Cour d’appel de Besançon, le 23 mars 2010, n°08/01394

La Cour d’appel de Besançon, dans un arrêt du 23 mars 2010, a eu à se prononcer sur une question de prescription de l’action en responsabilité contractuelle dans le domaine de la construction. Un bâtiment industriel, réceptionné en novembre 1991, a présenté des désordres d’isolation. L’occupante a initialement assigné l’entrepreneur en juillet 1999 pour des désordres localisés. Une première expertise a conduit à une indemnisation partielle par un jugement de juin 2003. Une seconde assignation en juillet 2003, invoquant une extension des désordres à l’ensemble de l’ouvrage, a initié une nouvelle expertise. L’entrepreneur a fait appel du jugement de première instance qui avait retenu sa responsabilité, en soulevant notamment la prescription décennale. La Cour d’appel devait déterminer si l’action relative aux désordres étendus était recevable. Elle a jugé que la prescription décennale, interrompue pour les désordres initialement dénoncés, était acquise pour les désordres nouveaux apparus après l’expiration du délai de dix ans. La solution retenue écarte donc la demande de réparation pour ces nouveaux désordres.

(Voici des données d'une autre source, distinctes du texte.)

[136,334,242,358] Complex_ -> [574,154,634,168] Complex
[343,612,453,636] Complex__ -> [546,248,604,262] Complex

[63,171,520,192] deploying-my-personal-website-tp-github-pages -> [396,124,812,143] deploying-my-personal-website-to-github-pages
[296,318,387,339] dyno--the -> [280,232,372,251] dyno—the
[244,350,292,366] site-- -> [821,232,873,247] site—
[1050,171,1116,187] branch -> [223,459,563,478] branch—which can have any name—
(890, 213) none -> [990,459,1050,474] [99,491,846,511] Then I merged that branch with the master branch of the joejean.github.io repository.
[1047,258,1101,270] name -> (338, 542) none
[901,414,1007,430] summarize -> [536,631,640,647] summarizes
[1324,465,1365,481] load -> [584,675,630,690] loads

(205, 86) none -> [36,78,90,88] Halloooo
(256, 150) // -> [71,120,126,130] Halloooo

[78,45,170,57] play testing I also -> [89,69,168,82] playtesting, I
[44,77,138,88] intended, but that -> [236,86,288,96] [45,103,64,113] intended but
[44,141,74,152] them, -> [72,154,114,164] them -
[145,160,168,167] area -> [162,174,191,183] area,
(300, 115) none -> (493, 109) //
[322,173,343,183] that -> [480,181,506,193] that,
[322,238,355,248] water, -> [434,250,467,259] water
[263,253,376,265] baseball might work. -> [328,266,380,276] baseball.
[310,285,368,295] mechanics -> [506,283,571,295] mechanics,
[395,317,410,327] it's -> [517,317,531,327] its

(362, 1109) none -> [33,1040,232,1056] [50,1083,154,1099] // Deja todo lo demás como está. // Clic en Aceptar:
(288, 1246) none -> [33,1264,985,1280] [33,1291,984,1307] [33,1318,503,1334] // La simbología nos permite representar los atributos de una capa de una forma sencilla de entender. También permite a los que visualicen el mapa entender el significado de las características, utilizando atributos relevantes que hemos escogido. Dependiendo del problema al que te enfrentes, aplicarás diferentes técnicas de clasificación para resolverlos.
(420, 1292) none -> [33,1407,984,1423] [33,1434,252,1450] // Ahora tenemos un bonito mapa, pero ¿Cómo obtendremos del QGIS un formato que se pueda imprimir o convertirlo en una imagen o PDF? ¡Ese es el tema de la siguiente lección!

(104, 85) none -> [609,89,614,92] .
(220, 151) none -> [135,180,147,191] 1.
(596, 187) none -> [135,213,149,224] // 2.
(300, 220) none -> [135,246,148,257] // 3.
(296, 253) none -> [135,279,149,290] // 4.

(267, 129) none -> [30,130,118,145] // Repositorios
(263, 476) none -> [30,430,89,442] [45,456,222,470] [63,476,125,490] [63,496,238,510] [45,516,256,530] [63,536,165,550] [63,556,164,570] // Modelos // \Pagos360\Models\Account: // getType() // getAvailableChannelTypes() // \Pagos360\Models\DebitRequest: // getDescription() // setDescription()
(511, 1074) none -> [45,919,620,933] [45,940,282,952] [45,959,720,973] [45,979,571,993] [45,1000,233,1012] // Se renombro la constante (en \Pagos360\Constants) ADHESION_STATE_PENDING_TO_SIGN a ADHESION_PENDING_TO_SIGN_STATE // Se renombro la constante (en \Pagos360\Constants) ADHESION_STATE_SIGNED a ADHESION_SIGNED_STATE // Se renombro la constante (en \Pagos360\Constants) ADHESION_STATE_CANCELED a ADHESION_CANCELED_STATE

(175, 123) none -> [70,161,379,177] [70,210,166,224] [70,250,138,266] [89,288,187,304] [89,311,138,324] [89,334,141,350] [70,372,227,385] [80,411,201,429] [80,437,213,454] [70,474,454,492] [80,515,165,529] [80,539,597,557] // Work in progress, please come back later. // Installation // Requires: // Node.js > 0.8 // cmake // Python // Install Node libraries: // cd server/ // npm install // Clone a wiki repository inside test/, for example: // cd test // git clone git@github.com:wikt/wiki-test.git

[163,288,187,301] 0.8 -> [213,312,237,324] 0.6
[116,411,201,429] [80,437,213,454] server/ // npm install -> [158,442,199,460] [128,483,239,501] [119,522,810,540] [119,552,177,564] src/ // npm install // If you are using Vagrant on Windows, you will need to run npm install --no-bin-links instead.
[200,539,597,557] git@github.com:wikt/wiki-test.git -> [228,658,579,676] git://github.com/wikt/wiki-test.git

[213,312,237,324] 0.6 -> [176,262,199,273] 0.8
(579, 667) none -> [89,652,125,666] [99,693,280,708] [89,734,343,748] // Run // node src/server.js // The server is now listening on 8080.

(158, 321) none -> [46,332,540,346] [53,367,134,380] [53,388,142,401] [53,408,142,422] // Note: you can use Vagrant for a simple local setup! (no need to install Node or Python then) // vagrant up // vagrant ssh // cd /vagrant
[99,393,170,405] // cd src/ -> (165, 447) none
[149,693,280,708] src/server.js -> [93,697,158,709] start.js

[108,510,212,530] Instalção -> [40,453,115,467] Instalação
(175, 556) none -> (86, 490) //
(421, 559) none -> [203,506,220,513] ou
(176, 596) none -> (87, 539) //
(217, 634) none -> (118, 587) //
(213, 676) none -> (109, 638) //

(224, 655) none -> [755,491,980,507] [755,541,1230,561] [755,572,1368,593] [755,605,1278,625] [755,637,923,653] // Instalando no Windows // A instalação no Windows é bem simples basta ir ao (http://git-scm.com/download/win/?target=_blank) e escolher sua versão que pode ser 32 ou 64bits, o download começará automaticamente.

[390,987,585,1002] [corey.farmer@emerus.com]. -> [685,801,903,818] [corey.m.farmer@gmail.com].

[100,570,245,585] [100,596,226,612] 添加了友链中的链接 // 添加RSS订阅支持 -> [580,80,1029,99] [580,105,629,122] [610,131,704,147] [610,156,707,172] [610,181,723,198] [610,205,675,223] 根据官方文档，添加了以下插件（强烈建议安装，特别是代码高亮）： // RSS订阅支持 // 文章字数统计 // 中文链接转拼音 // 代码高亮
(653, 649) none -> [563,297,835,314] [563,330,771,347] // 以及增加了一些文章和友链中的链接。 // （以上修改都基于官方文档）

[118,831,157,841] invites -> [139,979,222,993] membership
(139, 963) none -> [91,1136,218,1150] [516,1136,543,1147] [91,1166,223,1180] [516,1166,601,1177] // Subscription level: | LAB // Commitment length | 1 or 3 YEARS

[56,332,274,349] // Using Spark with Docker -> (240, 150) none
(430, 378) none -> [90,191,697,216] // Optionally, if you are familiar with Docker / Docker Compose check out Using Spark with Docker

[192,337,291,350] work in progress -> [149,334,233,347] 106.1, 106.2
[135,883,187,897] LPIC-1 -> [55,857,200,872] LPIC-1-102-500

La décision opère une distinction rigoureuse entre les désordres initialement visés et les désordres ultérieurement allégués, au regard des règles interruptives de la prescription. La Cour rappelle le principe selon lequel « l’action du maître de l’ouvrage fondée sur la responsabilité contractuelle de droit commun de l’entreprise ayant réalisé les travaux, se prescrit par un délai de dix ans à compter de la réception de l’ouvrage ». Elle précise ensuite la portée de l’interruption, en affirmant que « l’effet interruptif de la citation ne s’applique qu’aux désordres qui y sont énoncés ». L’application de ces principes à l’espèce est directe. Les premières assignations de 1999 et 2001 n’ont interrompu la prescription que pour la zone spécifique qu’elles décrivaient. La Cour constate que l’assignation de juillet 2003, qui invoquait pour la première fois des désordres sur l’ensemble du bâtiment, est intervenue après l’expiration du délai décennal. Elle en déduit que la prescription est acquise pour ces désordres étendus. La motivation est renforcée par le rejet de la qualification d’aggravation. La Cour estime que « s’ils avaient la même cause, à savoir une insuffisance de l’isolation des panneaux de façades, ils concernaient une autre partie du bâtiment ». Elle qualifie donc ces désordres de « nouveaux ». Cette analyse repose sur une interprétation stricte de la notion de désordre interruptif de prescription. Elle lie l’effet interruptif à la localisation matérielle précise du vice dénoncé dans l’acte introductif d’instance. Cette solution protège le constructeur contre des demandes extensives formulées tardivement. Elle impose au maître d’ouvrage une diligence particulière dans la formulation de ses prétentions initiales.

La portée de l’arrêt est significative en matière de preuve et de stratégie procédurale dans les litiges de construction. En exigeant une description précise des désordres dans l’acte interruptif, la jurisprudence renforce la sécurité juridique du constructeur. Le délai de prescription décennale retrouve ainsi une prévisibilité concrète. Il ne peut être remis en cause par la découverte ultérieure de vices de même nature mais situés ailleurs. Cette approche peut sembler rigoureuse pour le maître d’ouvrage. Elle l’oblige à mener des investigations exhaustives avant l’expiration du délai. La solution s’inscrit dans une logique d’apaisement des relations contractuelles. Elle vise à éviter la réouverture indéfinie des litiges. La décision se distingue d’une jurisprudence antérieure parfois plus souple sur l’extension des désordres. Elle marque un recentrage sur la lettre de l’acte introductif d’instance. Son influence future dépendra de son adoption par d’autres juridictions. Elle pourrait inciter les parties à rédiger des assignations plus détaillées. La précision des demandes initiales devient un impératif procédural majeur. L’arrêt contribue ainsi à clarifier les effets de l’interruption de la prescription décennale.

Source : Cour de cassation – Base Open Data « Judilibre » & « Légifrance ».